So I'm working on a speech to text project using Python and Google Cloud Services (for phone calls). The mp3s I receive have one voice playing in the left speaker, the other voice in the right speaker.
So during testing, I manually split the original mp3 file into two WAV files (one for each channel, converted to mono). I did this splitting through Audacity. The accuracy was about 80-90%, which was perfect for my purposes.
However, once I tried to automate the splitting using ffmpeg (more specifically: ffmpeg -i input_filename.mp3 -map_channel 0.0.0 left.wav -map_channel 0.0.1 right.wav), the accuracy dropped drastically.
I've been experimenting for about a week now but I can't get the accuracy up. For what it's worth, the audio files sound identical to the human ear. I found that when I increase the volume of the output files, the accuracy gets better, but never as good as when I did the splitting with Audacity.
I guess what I'm trying to ask is, what does Audacity do differently?

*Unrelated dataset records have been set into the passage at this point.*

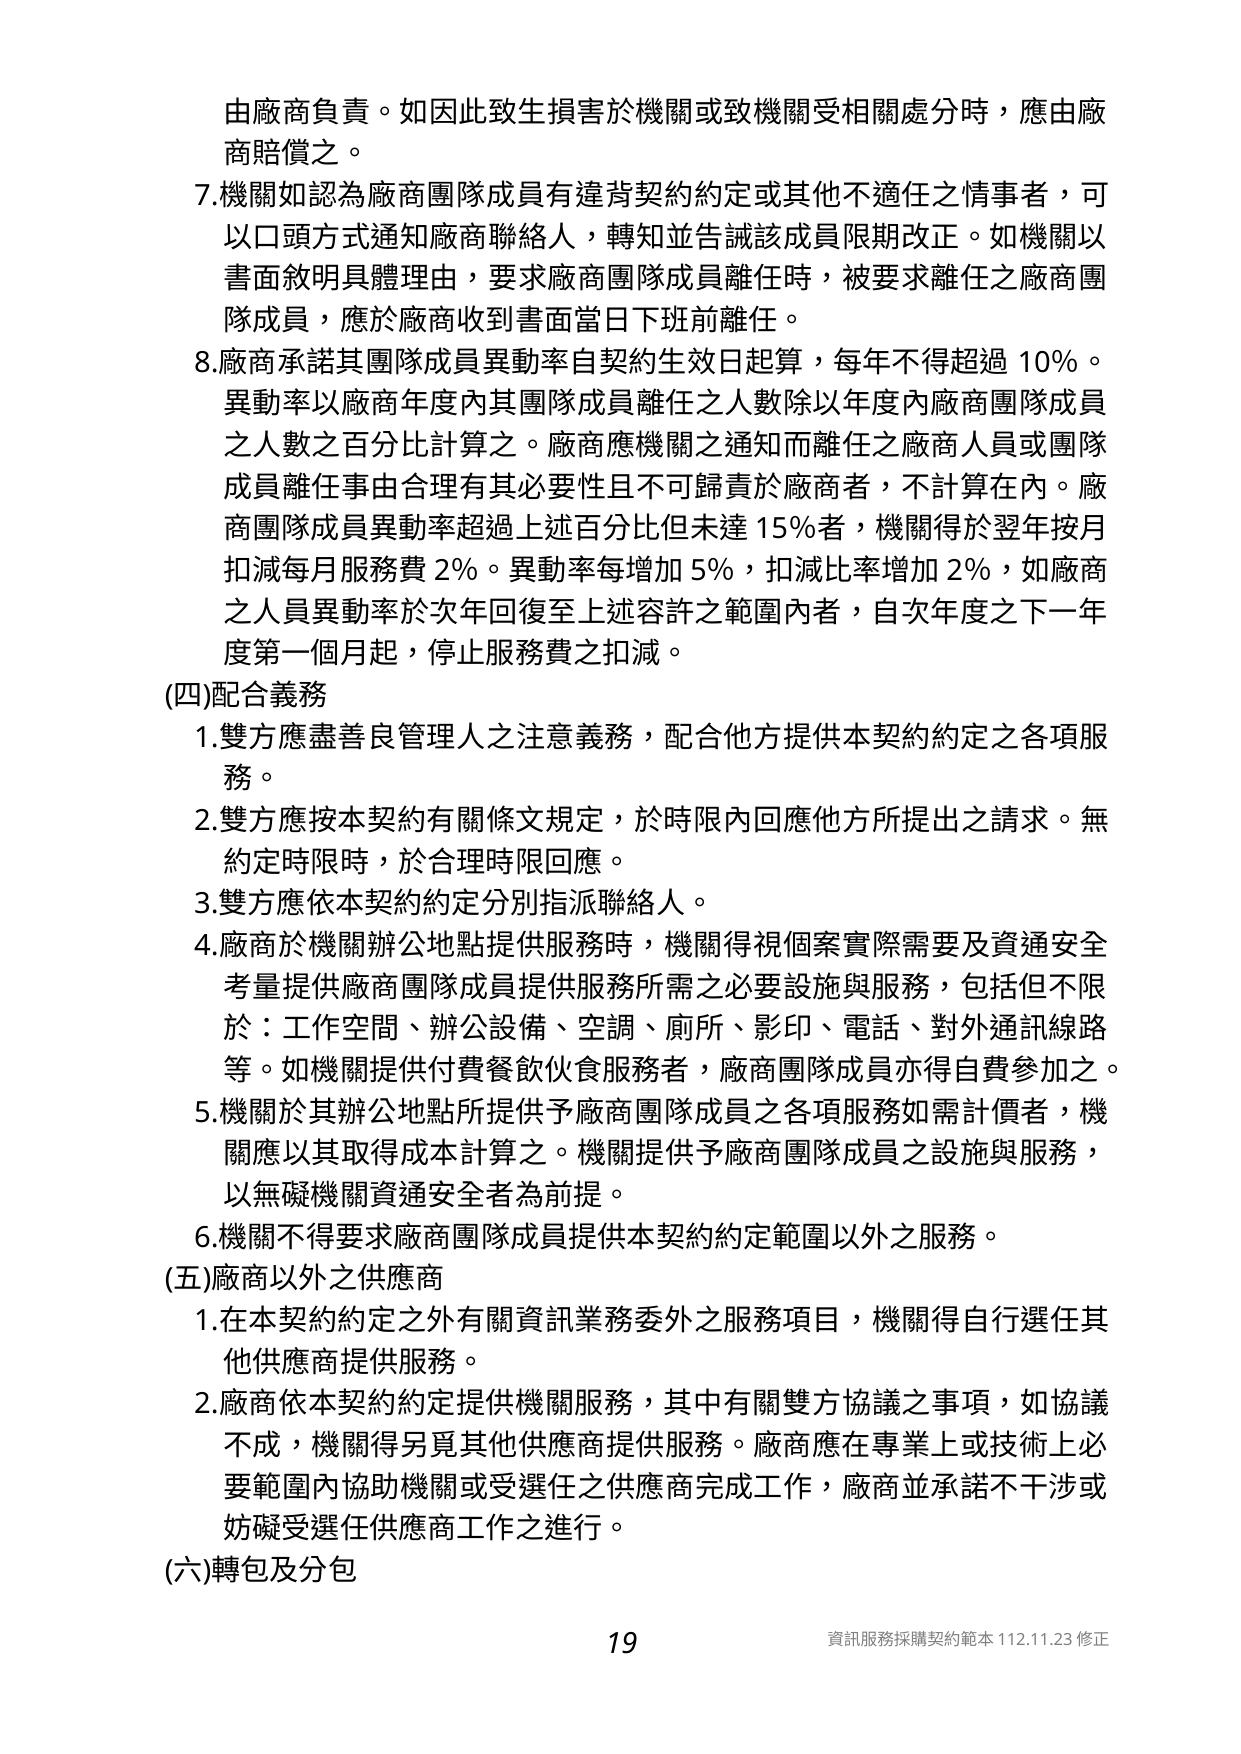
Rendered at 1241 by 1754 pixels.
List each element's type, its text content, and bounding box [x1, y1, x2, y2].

text 4.廠商於機關辦公地點提供服務時，機關得視個案實際需要及資通安全考量提供廠商團隊成員提供服務所需之必要設施與服務，包括但不限於：工作空間、辦公設備、空調、廁所、影印、電話、對外通訊線路等。如機關提供付費餐飲伙食服務者，廠商團隊成員亦得自費參加之。 [194, 922, 1109, 1089]
text (五)廠商以外之供應商 [164, 1255, 1109, 1297]
text 2.雙方應按本契約有關條文規定，於時限內回應他方所提出之請求。無約定時限時，於合理時限回應。 [194, 797, 1109, 880]
text 1.在本契約約定之外有關資訊業務委外之服務項目，機關得自行選任其他供應商提供服務。 [194, 1297, 1109, 1380]
text 由廠商負責。如因此致生損害於機關或致機關受相關處分時，應由廠商賠償之。 [194, 89, 1109, 172]
text (四)配合義務 [164, 672, 1109, 714]
text 5.機關於其辦公地點所提供予廠商團隊成員之各項服務如需計價者，機關應以其取得成本計算之。機關提供予廠商團隊成員之設施與服務，以無礙機關資通安全者為前提。 [194, 1089, 1109, 1214]
text 8.廠商承諾其團隊成員異動率自契約生效日起算，每年不得超過10％。異動率以廠商年度內其團隊成員離任之人數除以年度內廠商團隊成員之人數之百分比計算之。廠商應機關之通知而離任之廠商人員或團隊成員離任事由合理有其必要性且不可歸責於廠商者，不計算在內。廠商團隊成員異動率超過上述百分比但未達15％者，機關得於翌年按月扣減每月服務費2％。異動率每增加5％，扣減比率增加2％，如廠商之人員異動率於次年回復至上述容許之範圍內者，自次年度之下一年度第一個月起，停止服務費之扣減。 [194, 339, 1109, 672]
text 2.廠商依本契約約定提供機關服務，其中有關雙方協議之事項，如協議不成，機關得另覓其他供應商提供服務。廠商應在專業上或技術上必要範圍內協助機關或受選任之供應商完成工作，廠商並承諾不干涉或妨礙受選任供應商工作之進行。 [194, 1380, 1109, 1547]
text (六)轉包及分包 [164, 1547, 1109, 1589]
text 3.雙方應依本契約約定分別指派聯絡人。 [194, 880, 1109, 922]
text 1.雙方應盡善良管理人之注意義務，配合他方提供本契約約定之各項服務。 [194, 714, 1109, 797]
text 7.機關如認為廠商團隊成員有違背契約約定或其他不適任之情事者，可以口頭方式通知廠商聯絡人，轉知並告誡該成員限期改正。如機關以書面敘明具體理由，要求廠商團隊成員離任時，被要求離任之廠商團隊成員，應於廠商收到書面當日下班前離任。 [194, 172, 1109, 339]
text 6.機關不得要求廠商團隊成員提供本契約約定範圍以外之服務。 [194, 1214, 1109, 1255]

here are the sox -n stat results for each file:
**Split with ffmpeg(~20-30% accuracy): **
Samples read: 1690560
Length (seconds): 211.320000
Scaled by: 2147483647.0
Maximum amplitude: 0.433350
Minimum amplitude: -0.475739
Midline amplitude: -0.021194
Mean norm: 0.014808
Mean amplitude: -0.000037
RMS amplitude: 0.028947
Maximum delta: 0.333557
Minimum delta: 0.000000
Mean delta: 0.009001
RMS delta: 0.017949
Rough frequency: 789
Volume adjustment: 2.102
Split with Audacity: (80-90% accuracy)
Samples read: 1689984
Length (seconds): 211.248000
Scaled by: 2147483647.0
Maximum amplitude: 0.217194
Minimum amplitude: -0.238373
Midline amplitude: -0.010590
Mean norm: 0.007423
Mean amplitude: -0.000018
RMS amplitude: 0.014510
Maximum delta: 0.167175
Minimum delta: 0.000000
Mean delta: 0.004515
RMS delta: 0.008998
Rough frequency: 789
Volume adjustment: 4.195
original mp3:
Samples read: 3379968
Length (seconds): 211.248000
Scaled by: 2147483647.0
Maximum amplitude: 1.000000
Minimum amplitude: -1.000000
Midline amplitude: -0.000000
Mean norm: 0.014124
Mean amplitude: -0.000030
RMS amplitude: 0.047924
Maximum delta: 1.015332
Minimum delta: 0.000000
Mean delta: 0.027046
RMS delta: 0.067775
Rough frequency: 1800
Volume adjustment: 1.000
One thing that stands out to me is that the duration isn't the same. Also the amplitudes. Can I instruct ffmpeg what the duration is when it is doing the splitting? And can I change all the amplitudes to match the audacity file? I'm not sure what to do to get to the 80% accuracy rate, but increasing volume seems to be the most promising solution so far.
Any help would be greatly appreciated. I don't have to use ffmpeg, but it seems like my only option, as Audacity isn't scriptable.